▸ Problem statement:
Write out the records below unchanged, from their first line through the line containing "v(11.2, 26.04) *".
· · ·
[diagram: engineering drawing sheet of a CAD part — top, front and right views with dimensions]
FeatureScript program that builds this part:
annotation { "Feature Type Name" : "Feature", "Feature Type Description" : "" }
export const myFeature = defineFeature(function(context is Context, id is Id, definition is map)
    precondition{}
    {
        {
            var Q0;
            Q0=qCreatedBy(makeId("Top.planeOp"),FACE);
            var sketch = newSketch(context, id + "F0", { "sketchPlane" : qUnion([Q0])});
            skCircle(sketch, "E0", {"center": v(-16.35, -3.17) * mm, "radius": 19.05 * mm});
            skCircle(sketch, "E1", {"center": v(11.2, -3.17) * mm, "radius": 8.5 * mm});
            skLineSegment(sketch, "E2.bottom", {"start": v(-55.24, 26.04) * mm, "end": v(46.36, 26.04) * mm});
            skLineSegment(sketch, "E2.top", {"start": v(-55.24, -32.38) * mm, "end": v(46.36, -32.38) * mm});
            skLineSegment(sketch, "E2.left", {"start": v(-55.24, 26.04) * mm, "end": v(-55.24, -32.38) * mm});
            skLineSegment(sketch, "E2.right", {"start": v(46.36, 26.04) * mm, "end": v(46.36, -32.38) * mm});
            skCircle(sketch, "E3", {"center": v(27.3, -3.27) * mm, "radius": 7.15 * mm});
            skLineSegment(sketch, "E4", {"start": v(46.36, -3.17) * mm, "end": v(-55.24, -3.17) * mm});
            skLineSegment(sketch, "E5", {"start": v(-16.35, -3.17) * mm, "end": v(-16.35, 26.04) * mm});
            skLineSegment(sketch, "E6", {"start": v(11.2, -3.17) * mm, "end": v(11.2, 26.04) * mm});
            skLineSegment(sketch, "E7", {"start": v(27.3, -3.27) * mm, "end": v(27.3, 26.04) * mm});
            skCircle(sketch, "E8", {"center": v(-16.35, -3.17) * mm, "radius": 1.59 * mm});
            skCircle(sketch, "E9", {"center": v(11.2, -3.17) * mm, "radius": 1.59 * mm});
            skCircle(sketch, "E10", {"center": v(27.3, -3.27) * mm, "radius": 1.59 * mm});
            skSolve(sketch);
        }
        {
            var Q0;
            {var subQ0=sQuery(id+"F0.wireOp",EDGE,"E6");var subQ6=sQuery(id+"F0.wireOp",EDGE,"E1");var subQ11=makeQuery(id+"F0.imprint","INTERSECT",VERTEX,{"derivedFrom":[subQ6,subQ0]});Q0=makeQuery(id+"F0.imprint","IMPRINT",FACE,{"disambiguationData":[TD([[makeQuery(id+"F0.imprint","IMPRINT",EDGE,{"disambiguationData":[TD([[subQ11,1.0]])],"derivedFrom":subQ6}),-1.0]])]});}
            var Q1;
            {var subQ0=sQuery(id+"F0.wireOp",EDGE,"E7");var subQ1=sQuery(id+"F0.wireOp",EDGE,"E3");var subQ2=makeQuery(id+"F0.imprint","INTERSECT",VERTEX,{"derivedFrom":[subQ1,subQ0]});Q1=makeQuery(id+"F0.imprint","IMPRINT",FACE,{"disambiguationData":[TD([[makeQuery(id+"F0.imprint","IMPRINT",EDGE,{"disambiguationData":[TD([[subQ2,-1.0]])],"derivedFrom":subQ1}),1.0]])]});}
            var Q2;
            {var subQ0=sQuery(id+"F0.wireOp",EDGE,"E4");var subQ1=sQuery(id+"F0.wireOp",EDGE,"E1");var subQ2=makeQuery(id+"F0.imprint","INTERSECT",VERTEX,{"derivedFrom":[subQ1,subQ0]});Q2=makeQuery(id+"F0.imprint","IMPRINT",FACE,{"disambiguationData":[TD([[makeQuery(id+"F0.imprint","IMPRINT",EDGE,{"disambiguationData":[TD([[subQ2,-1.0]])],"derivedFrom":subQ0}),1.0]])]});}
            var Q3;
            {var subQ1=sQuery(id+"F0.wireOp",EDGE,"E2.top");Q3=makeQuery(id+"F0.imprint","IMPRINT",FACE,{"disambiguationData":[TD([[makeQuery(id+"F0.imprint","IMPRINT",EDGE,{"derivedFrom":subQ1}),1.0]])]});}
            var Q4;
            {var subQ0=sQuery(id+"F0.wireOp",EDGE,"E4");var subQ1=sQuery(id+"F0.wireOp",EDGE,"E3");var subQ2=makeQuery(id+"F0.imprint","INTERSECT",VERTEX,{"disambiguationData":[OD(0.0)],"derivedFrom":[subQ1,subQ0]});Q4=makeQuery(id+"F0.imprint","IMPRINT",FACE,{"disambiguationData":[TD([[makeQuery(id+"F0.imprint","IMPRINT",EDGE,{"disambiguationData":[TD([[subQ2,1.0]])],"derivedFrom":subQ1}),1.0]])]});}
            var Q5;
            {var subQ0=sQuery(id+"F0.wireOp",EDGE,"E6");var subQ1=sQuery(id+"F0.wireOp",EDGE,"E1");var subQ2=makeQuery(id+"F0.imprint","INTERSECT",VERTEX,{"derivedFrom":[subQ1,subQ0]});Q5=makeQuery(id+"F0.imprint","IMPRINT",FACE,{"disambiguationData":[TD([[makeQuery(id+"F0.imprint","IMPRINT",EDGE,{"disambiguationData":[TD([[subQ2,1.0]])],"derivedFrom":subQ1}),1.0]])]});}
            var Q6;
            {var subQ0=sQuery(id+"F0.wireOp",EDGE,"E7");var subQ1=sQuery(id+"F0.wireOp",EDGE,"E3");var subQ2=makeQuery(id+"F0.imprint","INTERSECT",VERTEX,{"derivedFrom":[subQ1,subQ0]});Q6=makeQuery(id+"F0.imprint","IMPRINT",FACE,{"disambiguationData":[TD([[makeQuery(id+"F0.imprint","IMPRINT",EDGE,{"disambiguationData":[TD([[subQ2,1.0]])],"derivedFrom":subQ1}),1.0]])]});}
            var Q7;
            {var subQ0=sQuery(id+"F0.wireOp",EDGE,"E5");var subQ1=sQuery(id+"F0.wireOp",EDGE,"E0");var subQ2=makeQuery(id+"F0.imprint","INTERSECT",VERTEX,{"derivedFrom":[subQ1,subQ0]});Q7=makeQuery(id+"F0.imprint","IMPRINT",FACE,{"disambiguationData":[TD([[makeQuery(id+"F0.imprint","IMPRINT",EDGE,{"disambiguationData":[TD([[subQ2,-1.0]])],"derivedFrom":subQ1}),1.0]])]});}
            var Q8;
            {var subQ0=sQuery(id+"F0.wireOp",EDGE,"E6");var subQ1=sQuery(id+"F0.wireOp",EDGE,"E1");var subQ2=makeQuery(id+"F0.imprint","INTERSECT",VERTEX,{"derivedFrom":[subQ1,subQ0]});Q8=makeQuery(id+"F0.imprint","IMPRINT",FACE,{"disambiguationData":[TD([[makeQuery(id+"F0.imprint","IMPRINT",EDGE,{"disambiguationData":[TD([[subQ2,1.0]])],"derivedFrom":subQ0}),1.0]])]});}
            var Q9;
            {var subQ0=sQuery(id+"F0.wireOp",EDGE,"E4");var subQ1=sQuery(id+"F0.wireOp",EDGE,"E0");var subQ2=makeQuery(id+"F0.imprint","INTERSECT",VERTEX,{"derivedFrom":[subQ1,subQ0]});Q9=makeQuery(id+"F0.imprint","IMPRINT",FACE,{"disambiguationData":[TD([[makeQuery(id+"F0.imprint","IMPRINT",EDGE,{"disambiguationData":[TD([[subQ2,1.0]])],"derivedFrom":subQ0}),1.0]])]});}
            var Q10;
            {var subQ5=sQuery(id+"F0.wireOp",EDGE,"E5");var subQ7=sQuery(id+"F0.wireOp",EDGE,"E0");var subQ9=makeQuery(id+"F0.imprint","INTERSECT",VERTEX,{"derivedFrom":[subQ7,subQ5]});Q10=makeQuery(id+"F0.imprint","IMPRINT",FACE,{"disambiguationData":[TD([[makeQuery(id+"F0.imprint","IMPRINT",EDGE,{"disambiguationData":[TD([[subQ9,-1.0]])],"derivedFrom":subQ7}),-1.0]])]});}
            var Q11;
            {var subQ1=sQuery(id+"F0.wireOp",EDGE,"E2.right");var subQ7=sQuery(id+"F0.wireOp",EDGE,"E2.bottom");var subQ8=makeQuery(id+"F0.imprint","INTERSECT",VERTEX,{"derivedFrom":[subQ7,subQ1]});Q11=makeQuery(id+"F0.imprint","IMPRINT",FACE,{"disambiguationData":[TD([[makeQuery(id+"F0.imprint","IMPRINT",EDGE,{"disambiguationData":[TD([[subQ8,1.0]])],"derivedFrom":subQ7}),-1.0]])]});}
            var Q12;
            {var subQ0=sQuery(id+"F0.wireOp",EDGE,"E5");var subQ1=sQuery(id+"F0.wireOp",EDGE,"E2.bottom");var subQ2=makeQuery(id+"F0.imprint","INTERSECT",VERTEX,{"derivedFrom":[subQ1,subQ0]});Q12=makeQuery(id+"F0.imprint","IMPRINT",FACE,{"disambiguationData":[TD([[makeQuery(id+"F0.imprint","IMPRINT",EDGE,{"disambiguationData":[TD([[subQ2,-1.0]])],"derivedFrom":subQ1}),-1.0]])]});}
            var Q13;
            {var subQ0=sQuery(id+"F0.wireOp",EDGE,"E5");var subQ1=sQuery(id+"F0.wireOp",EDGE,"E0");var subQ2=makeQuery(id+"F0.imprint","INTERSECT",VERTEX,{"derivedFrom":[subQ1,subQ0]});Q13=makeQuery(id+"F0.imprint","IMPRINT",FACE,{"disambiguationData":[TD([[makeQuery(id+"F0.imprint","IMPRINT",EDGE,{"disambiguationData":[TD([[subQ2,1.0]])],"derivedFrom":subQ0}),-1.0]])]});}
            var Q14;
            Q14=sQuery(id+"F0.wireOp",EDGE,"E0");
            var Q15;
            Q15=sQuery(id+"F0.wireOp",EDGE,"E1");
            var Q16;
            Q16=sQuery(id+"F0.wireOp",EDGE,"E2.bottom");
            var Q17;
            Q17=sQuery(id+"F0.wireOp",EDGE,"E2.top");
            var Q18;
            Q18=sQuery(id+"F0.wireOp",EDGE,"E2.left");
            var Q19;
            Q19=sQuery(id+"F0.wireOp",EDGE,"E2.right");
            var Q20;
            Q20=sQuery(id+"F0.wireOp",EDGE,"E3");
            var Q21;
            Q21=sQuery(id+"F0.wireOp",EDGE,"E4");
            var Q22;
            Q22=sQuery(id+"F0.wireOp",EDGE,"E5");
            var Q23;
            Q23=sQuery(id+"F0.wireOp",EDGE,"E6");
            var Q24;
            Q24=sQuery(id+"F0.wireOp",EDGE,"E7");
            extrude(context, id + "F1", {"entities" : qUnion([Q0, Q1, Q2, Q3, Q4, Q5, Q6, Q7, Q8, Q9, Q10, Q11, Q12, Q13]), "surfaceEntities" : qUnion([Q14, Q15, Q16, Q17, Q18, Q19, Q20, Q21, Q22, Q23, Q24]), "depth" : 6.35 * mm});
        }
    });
· · ·
▸ Task solution:
[diagram: engineering drawing sheet of a CAD part — top, front and right views with dimensions]
FeatureScript program that builds this part:
annotation { "Feature Type Name" : "Feature", "Feature Type Description" : "" }
export const myFeature = defineFeature(function(context is Context, id is Id, definition is map)
    precondition{}
    {
        {
            var Q0;
            Q0=qCreatedBy(makeId("Top.planeOp"),FACE);
            var sketch = newSketch(context, id + "F0", { "sketchPlane" : qUnion([Q0])});
            skCircle(sketch, "E0", {"center": v(-16.35, -3.17) * mm, "radius": 19.05 * mm});
            skCircle(sketch, "E1", {"center": v(11.2, -3.17) * mm, "radius": 8.5 * mm});
            skLineSegment(sketch, "E2.bottom", {"start": v(-55.24, 26.04) * mm, "end": v(46.36, 26.04) * mm});
            skLineSegment(sketch, "E2.top", {"start": v(-55.24, -32.38) * mm, "end": v(46.36, -32.38) * mm});
            skLineSegment(sketch, "E2.left", {"start": v(-55.24, 26.04) * mm, "end": v(-55.24, -32.38) * mm});
            skLineSegment(sketch, "E2.right", {"start": v(46.36, 26.04) * mm, "end": v(46.36, -32.38) * mm});
            skCircle(sketch, "E3", {"center": v(27.3, -3.27) * mm, "radius": 7.15 * mm});
            skLineSegment(sketch, "E4", {"start": v(46.36, -3.17) * mm, "end": v(-55.24, -3.17) * mm});
            skLineSegment(sketch, "E5", {"start": v(-16.35, -3.17) * mm, "end": v(-16.35, 26.04) * mm});
            skLineSegment(sketch, "E6", {"start": v(11.2, -3.17) * mm, "end": v(11.2, 26.04) * mm});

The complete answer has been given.